Photographs of village women – multiple pots perched on their heads – walking on parched ground to fetch water, or standing in serpentine queues, may be the defining image of drought in India, but that is just one aspect of the hardship they face during drought.
Many women, especially those from Dalit communities and nomadic tribes who lack land, water resources and other meaningful livelihood opportunities, and hence entirely depend on public systems for survival, are deep in debt due to loans taken from self-help groups and microfinance institutions, and drought exacerbates their inability to repay these loans. And while its common for farm loans to be waived or rescheduled, women who take these loans to buy cattle and for other income-generating activities are afforded no such relief.
Spiral of indebtedness
Kantabai from Gangapur village of Latur district is just one such example. An agricultural labourer in her mid-fifties, she has borrowed over Rs 50,000 across five self-help groups linked to banks or to microfinance institutions. Though she migrated to Mumbai in search of work due to the drought situation in her village, she could not live there for long since she did not find work there that could sustain her. Back in her village, things got only worse with no work, no water and an uncertain supply of rations. Harassed by loan recovery agents on one hand, and abused by the privileged caste water mafia on the other, Kantabai represents the plight of women particularly those belonging to socially-disadvantaged sections of Marathwada, while the government stands as a mute spectator.
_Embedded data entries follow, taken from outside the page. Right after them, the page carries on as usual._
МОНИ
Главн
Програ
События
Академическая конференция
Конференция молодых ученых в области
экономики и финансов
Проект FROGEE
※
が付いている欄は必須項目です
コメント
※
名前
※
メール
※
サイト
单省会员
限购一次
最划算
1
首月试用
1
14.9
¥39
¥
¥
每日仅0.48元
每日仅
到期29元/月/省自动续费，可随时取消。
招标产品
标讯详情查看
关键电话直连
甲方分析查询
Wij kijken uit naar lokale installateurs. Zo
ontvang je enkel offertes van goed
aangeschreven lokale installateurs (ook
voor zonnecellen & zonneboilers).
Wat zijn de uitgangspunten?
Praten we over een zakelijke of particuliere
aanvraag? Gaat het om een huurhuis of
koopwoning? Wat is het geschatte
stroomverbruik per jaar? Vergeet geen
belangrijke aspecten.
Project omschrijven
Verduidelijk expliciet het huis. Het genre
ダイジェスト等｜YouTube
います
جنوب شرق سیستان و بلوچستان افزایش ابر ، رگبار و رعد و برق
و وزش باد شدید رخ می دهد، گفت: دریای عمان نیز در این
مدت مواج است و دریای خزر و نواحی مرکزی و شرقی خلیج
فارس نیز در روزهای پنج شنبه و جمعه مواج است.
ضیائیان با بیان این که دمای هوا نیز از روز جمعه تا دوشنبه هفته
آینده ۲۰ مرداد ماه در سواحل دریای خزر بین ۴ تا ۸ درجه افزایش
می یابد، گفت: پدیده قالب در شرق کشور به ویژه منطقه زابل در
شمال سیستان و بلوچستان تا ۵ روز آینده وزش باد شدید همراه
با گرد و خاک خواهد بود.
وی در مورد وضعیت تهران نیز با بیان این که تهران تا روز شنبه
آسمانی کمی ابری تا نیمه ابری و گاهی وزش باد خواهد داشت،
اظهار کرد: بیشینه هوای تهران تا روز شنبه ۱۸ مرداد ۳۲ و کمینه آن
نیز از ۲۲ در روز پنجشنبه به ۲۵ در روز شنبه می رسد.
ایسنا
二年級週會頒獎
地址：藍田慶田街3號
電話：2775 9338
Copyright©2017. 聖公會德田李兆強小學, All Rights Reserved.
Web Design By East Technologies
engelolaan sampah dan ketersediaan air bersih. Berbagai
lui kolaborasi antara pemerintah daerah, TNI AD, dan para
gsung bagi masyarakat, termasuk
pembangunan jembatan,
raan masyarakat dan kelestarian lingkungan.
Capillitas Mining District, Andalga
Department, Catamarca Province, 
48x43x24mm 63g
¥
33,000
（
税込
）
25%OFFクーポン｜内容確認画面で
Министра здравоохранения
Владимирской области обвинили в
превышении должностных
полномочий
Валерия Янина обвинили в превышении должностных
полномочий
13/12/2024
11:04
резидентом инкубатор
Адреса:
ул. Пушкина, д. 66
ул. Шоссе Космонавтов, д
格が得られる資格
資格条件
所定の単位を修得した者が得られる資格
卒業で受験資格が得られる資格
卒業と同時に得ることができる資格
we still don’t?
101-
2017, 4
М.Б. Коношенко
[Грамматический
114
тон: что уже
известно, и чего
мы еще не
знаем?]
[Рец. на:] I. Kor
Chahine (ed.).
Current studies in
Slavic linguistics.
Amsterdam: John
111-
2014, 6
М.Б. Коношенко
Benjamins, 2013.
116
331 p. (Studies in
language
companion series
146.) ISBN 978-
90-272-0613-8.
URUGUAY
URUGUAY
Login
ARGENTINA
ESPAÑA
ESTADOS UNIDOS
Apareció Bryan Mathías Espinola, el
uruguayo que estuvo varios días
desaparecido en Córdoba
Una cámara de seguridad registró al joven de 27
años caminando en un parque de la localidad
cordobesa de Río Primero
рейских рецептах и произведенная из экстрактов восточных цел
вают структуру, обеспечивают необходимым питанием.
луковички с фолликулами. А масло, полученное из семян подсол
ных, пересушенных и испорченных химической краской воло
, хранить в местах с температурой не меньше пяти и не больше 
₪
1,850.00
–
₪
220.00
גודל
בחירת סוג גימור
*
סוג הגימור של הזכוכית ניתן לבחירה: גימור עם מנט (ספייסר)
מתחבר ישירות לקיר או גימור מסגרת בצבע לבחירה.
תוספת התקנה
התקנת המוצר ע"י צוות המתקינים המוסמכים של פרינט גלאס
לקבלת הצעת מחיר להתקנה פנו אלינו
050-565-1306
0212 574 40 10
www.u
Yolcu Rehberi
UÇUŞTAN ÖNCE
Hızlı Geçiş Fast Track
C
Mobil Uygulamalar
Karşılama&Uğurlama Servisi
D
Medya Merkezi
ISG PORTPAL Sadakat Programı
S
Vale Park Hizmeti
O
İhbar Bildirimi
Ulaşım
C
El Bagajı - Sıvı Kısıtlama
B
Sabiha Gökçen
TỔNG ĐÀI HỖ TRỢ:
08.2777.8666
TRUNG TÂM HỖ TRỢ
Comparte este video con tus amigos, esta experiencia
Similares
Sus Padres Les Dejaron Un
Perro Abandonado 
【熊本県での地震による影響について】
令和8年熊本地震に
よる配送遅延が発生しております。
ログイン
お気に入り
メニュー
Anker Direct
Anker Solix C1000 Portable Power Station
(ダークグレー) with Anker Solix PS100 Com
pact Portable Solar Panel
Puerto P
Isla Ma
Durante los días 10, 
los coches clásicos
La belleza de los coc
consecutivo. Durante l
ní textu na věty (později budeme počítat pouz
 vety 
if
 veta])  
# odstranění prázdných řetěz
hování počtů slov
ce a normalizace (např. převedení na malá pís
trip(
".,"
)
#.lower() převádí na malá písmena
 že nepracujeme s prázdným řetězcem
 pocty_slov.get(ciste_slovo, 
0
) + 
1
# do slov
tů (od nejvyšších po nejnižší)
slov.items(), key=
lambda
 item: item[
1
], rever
“No water, no land and no work, so more and more loans,” said Kantabai. “The repayment schedule hasn’t changed, I just feel like ending my life now. Can our loans be waived or at least rescheduled like the farm loans?”
Loans taken from self-help groups with bank linkages and other microfinance groups are all in the name of women, typically for cattle or some income-generating activity at interest rates that are as high as 23%-25% per year. With four consecutive drought years, these women have had to make distress sales of their assets, which were bought with the help of their loans. Their goats, cows and buffaloes could not be sustained because of the lack of water and fodder. With no income and only loans to repay with interest, in addition to fines for delayed payments, women are borrowing more and getting deeper into debt. What began as borrowing for livelihood activities has ended up becoming borrowing for survival – with women and their families sinking deeper and deeper into debt, almost in tandem with the plummeting water table.
Regulate microfinance institutions
Several women at the Dalit vasti in Gangapur village spoke about the impacts of drought on their lives and livelihoods. “Men don’t have work so women take loans for livelihood activities…. part of which goes towards paying the bribe for processing our loans,” said Balika of Gangapur village. “We mortgage our jewelry to pay for this bribe.”
“Every woman in this Dalit vasti has a loan on her head,” said Chhaya. “At least Rs 1,000 a month has to be paid… for the last few months, there has been an additional fine for non-repayment”
“Look at us we have sold our gold mangalsutras and even the silver toe rings we had,” added Shantabai.
The Reserve Bank of India has issued guidelines for loans in calamity areas. The guidelines are primarily applicable for farm loans but also bring within its ambit other loans, which could, if argued strongly, include loans extended to self-help groups at least through banks. The RBI guidelines need to be widely applied to self-help bank linkage loans to benefit women.
Microfinance institutions, however, are completely unregulated in Maharashtra. The present drought provides ample evidence as to why these institutions need to be regulated especially in calamity areas. The Maharashtra government needs to table a strong regulation for microfinance institutions, tailored on the lines of the Andhra Pradesh microfinance ordinance immediately.
In the context of severe and recurrent droughts, celebrating Bharat Mata through slogans is certainly not enough. Maharashtra must strongly act in favour of poor and marginalised women to ensure immediate and just distribution of water and sustainable opportunities for meeting livelihoods. Until then, the women of Marathwada will continue to face a grim battle for survival.
Seema Kulkarni works with the Society for Promoting Participative Ecosystem Management. This article is based on several years of work in Marathwada on issues of women and water, and a recent field visit to Latur and Osmanabad districts along with Roshan Rathod, an intern with SOPPECOM.